§ **WHAT YOU HAVE TO DO**
Your job is to print, exactly, the lines in the data below from the line with "316 359 3641" through the line with "458 373 1465.3", both included, and to omit any picture.

§ **DATASET RECORDS**

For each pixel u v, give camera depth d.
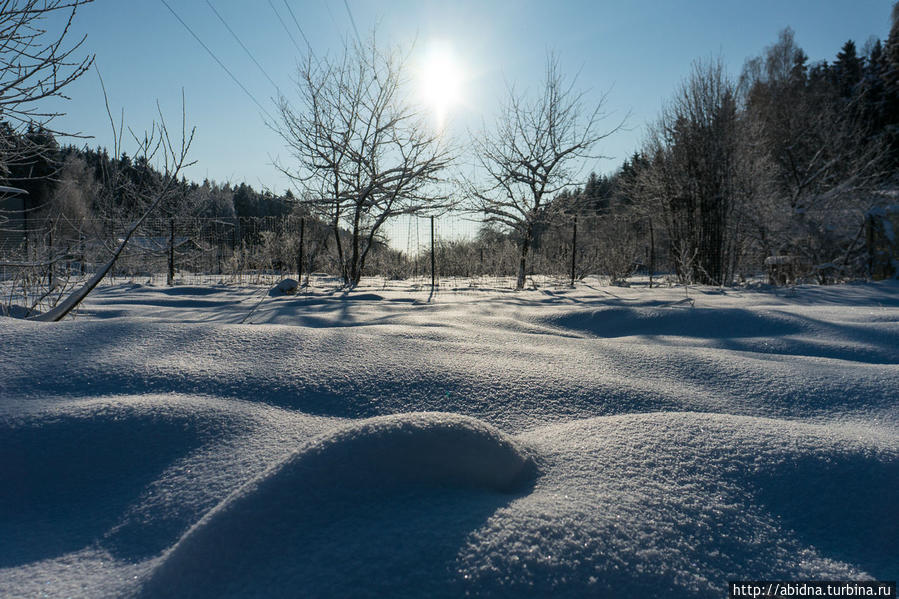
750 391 2.01
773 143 18.61
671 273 14.85
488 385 1.79
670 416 1.40
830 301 6.37
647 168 15.09
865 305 5.88
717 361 2.31
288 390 1.65
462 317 4.13
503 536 0.86
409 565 0.80
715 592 0.82
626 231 14.65
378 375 1.80
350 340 2.19
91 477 1.16
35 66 2.79
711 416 1.40
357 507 0.93
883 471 1.14
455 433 1.06
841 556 0.94
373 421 1.08
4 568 0.89
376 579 0.78
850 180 13.58
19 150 3.31
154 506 1.06
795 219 12.04
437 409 1.62
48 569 0.89
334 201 11.62
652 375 2.14
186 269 13.91
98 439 1.25
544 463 1.17
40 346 1.79
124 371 1.67
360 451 1.00
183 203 10.27
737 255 12.48
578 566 0.82
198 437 1.30
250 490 0.93
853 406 1.84
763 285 10.03
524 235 12.29
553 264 14.41
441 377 1.82
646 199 14.80
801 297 6.89
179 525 1.01
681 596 0.80
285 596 0.76
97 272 3.27
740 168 12.48
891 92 26.42
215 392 1.60
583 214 13.48
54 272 3.92
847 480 1.12
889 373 2.07
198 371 1.72
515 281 12.77
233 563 0.82
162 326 2.14
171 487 1.12
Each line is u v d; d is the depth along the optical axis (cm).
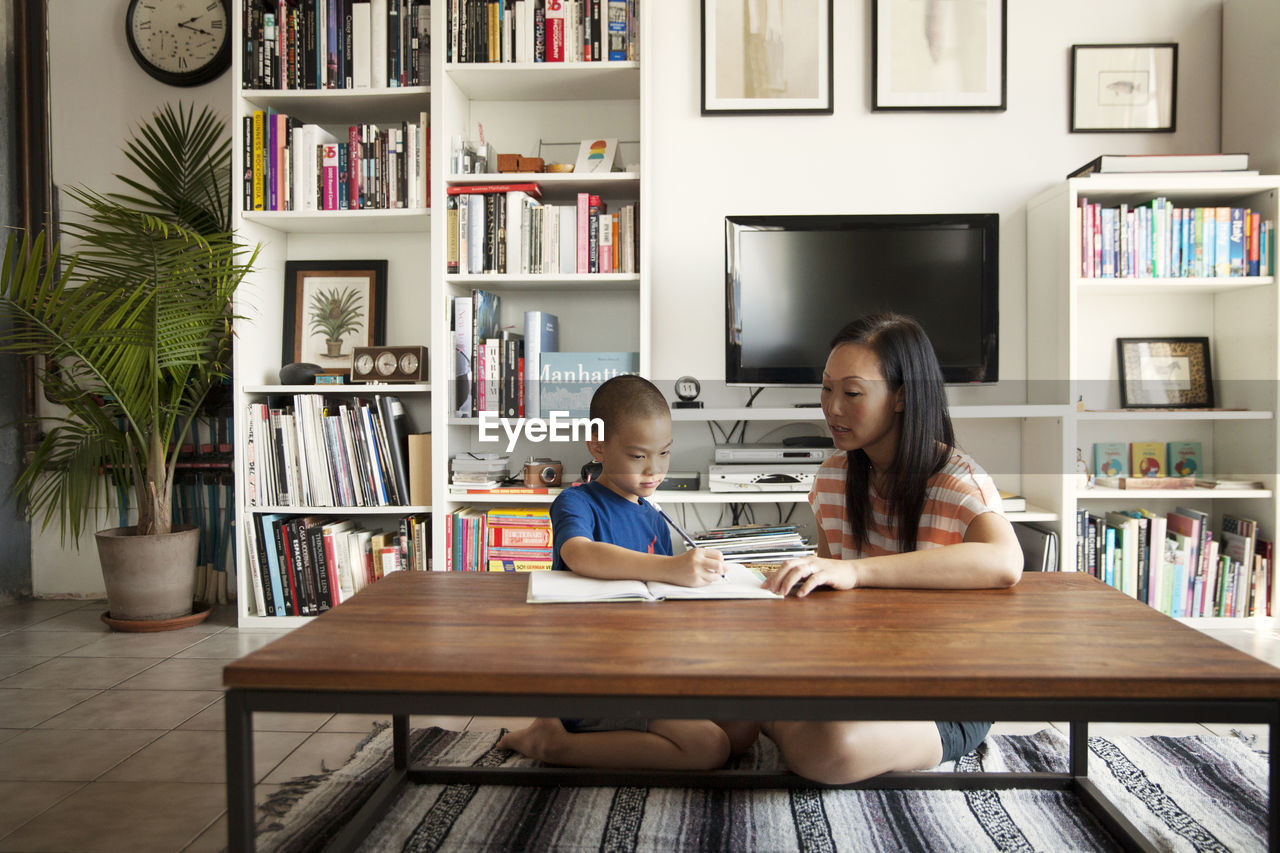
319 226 280
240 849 79
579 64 257
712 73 281
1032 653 83
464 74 262
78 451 277
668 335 285
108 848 131
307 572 264
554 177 262
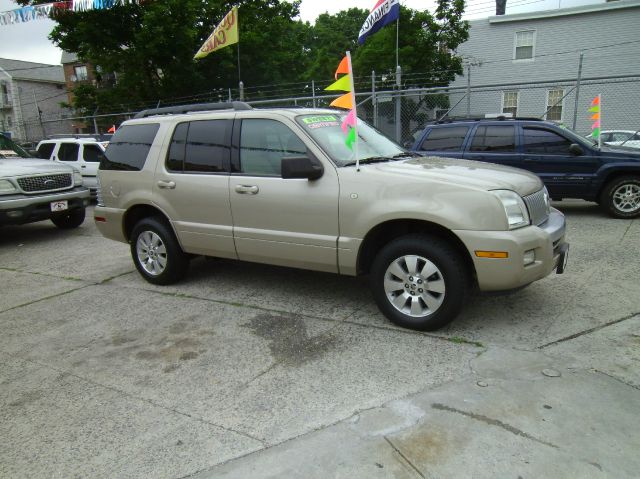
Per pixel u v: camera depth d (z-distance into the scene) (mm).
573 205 9727
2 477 2559
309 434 2754
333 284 5324
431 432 2686
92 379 3539
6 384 3533
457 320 4172
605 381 3090
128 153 5594
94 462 2637
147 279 5676
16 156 9781
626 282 4914
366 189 3986
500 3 27125
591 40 21172
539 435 2607
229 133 4809
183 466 2562
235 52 26078
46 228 9938
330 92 19906
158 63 25062
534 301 4512
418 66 23219
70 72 43656
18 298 5492
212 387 3330
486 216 3582
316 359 3641
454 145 8797
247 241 4719
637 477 2287
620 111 20297
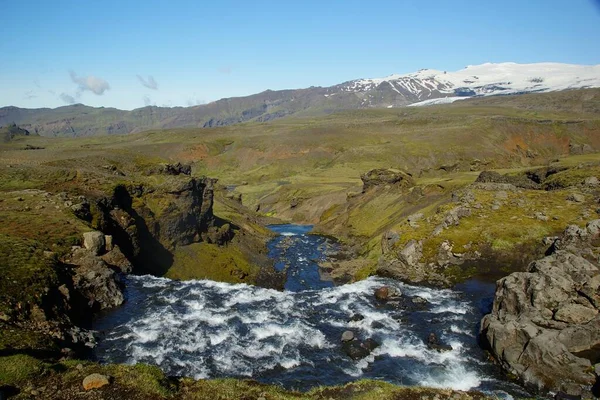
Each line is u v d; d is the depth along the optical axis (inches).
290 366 1502.2
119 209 2765.7
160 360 1467.8
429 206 3988.7
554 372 1338.6
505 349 1485.0
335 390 1224.8
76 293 1807.3
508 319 1625.2
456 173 6028.5
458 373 1465.3
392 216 4340.6
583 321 1498.5
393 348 1660.9
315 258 3735.2
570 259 1744.6
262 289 2365.9
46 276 1697.8
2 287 1533.0
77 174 3142.2
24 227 2134.6
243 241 3846.0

§ **ANSWER FOR THE TASK**
316 359 3641
454 145 8797
247 241 4719
637 477 2287
620 111 20297
Each line is u v d; d is the depth along the optical axis (inches).
290 366 1502.2
119 209 2765.7
160 360 1467.8
429 206 3988.7
554 372 1338.6
505 349 1485.0
335 390 1224.8
76 293 1807.3
508 319 1625.2
456 173 6028.5
458 373 1465.3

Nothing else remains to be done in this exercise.